> [WHAT IS BEING ASKED]
Can you recast every line of the records below as a Markdown table with a "Row" column for the row number and a "Line" column for the line itself, leaving out blank lines?

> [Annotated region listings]
------------------------------------------------

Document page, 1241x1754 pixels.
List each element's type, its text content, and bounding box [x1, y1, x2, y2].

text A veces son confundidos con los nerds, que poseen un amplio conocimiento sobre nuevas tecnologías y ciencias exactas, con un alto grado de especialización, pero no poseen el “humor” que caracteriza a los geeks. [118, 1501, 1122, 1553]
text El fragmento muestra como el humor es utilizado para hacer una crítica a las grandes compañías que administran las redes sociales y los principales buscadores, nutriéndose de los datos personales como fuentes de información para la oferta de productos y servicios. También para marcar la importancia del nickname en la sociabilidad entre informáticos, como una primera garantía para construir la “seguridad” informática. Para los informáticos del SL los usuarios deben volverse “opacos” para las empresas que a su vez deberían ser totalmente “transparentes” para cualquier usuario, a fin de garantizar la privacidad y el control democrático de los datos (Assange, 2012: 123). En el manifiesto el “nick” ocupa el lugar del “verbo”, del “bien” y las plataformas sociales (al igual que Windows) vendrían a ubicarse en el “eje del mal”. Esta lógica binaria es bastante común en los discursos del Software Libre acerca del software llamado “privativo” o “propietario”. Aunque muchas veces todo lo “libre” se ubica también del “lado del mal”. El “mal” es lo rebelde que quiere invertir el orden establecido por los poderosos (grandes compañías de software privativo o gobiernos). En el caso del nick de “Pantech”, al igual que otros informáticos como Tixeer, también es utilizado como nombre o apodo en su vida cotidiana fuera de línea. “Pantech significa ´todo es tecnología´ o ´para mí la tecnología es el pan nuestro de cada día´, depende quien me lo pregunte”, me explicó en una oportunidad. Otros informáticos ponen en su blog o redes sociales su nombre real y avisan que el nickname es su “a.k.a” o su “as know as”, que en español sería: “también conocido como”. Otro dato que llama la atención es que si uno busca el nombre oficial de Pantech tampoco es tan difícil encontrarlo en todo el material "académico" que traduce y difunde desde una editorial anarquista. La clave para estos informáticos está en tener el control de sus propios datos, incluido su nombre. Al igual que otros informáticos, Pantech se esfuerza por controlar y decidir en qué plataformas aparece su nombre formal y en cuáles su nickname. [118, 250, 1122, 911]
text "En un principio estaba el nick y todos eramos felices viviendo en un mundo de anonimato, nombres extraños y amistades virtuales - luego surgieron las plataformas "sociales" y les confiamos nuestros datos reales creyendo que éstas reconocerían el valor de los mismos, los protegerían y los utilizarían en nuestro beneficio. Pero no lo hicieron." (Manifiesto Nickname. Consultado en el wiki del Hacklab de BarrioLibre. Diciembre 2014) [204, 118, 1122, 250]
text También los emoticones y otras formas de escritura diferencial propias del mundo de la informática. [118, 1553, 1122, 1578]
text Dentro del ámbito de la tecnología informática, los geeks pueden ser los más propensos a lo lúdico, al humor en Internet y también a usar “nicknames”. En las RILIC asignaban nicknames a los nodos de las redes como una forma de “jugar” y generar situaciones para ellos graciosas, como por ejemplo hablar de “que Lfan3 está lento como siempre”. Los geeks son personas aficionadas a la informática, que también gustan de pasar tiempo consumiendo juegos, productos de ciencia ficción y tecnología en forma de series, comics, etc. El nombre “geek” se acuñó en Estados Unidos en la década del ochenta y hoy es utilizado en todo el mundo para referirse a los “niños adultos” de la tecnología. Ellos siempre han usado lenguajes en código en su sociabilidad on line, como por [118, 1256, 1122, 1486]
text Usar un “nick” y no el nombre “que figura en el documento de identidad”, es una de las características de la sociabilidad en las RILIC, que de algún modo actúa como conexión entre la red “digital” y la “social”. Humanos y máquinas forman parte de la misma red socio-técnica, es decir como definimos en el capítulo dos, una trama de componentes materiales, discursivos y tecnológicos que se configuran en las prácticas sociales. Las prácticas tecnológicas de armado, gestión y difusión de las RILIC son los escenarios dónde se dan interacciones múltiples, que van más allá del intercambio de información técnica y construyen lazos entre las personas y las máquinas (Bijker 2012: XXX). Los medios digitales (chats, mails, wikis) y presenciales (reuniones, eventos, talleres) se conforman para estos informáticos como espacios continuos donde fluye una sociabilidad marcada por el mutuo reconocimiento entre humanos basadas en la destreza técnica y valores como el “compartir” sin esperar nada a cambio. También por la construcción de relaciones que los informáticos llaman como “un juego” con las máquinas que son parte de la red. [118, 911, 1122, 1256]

------------------------------------------------

> [THE ANSWER]
| Row | Line |
|---|---|
| 1 | Document page, 1241x1754 pixels. |
| 2 | List each element's type, its text content, and bounding box [x1, y1, x2, y2]. |
| 3 | text A veces son confundidos con los nerds, que poseen un amplio conocimiento sobre nuevas tecnologías y ciencias exactas, con un alto grado de especialización, pero no poseen el “humor” que caracteriza a los geeks. [118, 1501, 1122, 1553] |
| 4 | text El fragmento muestra como el humor es utilizado para hacer una crítica a las grandes compañías que administran las redes sociales y los principales buscadores, nutriéndose de los datos personales como fuentes de información para la oferta de productos y servicios. También para marcar la importancia del nickname en la sociabilidad entre informáticos, como una primera garantía para construir la “seguridad” informática. Para los informáticos del SL los usuarios deben volverse “opacos” para las empresas que a su vez deberían ser totalmente “transparentes” para cualquier usuario, a fin de garantizar la privacidad y el control democrático de los datos (Assange, 2012: 123). En el manifiesto el “nick” ocupa el lugar del “verbo”, del “bien” y las plataformas sociales (al igual que Windows) vendrían a ubicarse en el “eje del mal”. Esta lógica binaria es bastante común en los discursos del Software Libre acerca del software llamado “privativo” o “propietario”. Aunque muchas veces todo lo “libre” se ubica también del “lado del mal”. El “mal” es lo rebelde que quiere invertir el orden establecido por los poderosos (grandes compañías de software privativo o gobiernos). En el caso del nick de “Pantech”, al igual que otros informáticos como Tixeer, también es utilizado como nombre o apodo en su vida cotidiana fuera de línea. “Pantech significa ´todo es tecnología´ o ´para mí la tecnología es el pan nuestro de cada día´, depende quien me lo pregunte”, me explicó en una oportunidad. Otros informáticos ponen en su blog o redes sociales su nombre real y avisan que el nickname es su “a.k.a” o su “as know as”, que en español sería: “también conocido como”. Otro dato que llama la atención es que si uno busca el nombre oficial de Pantech tampoco es tan difícil encontrarlo en todo el material "académico" que traduce y difunde desde una editorial anarquista. La clave para estos informáticos está en tener el control de sus propios datos, incluido su nombre. Al igual que otros informáticos, Pantech se esfuerza por controlar y decidir en qué plataformas aparece su nombre formal y en cuáles su nickname. [118, 250, 1122, 911] |
| 5 | text "En un principio estaba el nick y todos eramos felices viviendo en un mundo de anonimato, nombres extraños y amistades virtuales - luego surgieron las plataformas "sociales" y les confiamos nuestros datos reales creyendo que éstas reconocerían el valor de los mismos, los protegerían y los utilizarían en nuestro beneficio. Pero no lo hicieron." (Manifiesto Nickname. Consultado en el wiki del Hacklab de BarrioLibre. Diciembre 2014) [204, 118, 1122, 250] |
| 6 | text También los emoticones y otras formas de escritura diferencial propias del mundo de la informática. [118, 1553, 1122, 1578] |
| 7 | text Dentro del ámbito de la tecnología informática, los geeks pueden ser los más propensos a lo lúdico, al humor en Internet y también a usar “nicknames”. En las RILIC asignaban nicknames a los nodos de las redes como una forma de “jugar” y generar situaciones para ellos graciosas, como por ejemplo hablar de “que Lfan3 está lento como siempre”. Los geeks son personas aficionadas a la informática, que también gustan de pasar tiempo consumiendo juegos, productos de ciencia ficción y tecnología en forma de series, comics, etc. El nombre “geek” se acuñó en Estados Unidos en la década del ochenta y hoy es utilizado en todo el mundo para referirse a los “niños adultos” de la tecnología. Ellos siempre han usado lenguajes en código en su sociabilidad on line, como por [118, 1256, 1122, 1486] |
| 8 | text Usar un “nick” y no el nombre “que figura en el documento de identidad”, es una de las características de la sociabilidad en las RILIC, que de algún modo actúa como conexión entre la red “digital” y la “social”. Humanos y máquinas forman parte de la misma red socio-técnica, es decir como definimos en el capítulo dos, una trama de componentes materiales, discursivos y tecnológicos que se configuran en las prácticas sociales. Las prácticas tecnológicas de armado, gestión y difusión de las RILIC son los escenarios dónde se dan interacciones múltiples, que van más allá del intercambio de información técnica y construyen lazos entre las personas y las máquinas (Bijker 2012: XXX). Los medios digitales (chats, mails, wikis) y presenciales (reuniones, eventos, talleres) se conforman para estos informáticos como espacios continuos donde fluye una sociabilidad marcada por el mutuo reconocimiento entre humanos basadas en la destreza técnica y valores como el “compartir” sin esperar nada a cambio. También por la construcción de relaciones que los informáticos llaman como “un juego” con las máquinas que son parte de la red. [118, 911, 1122, 1256] |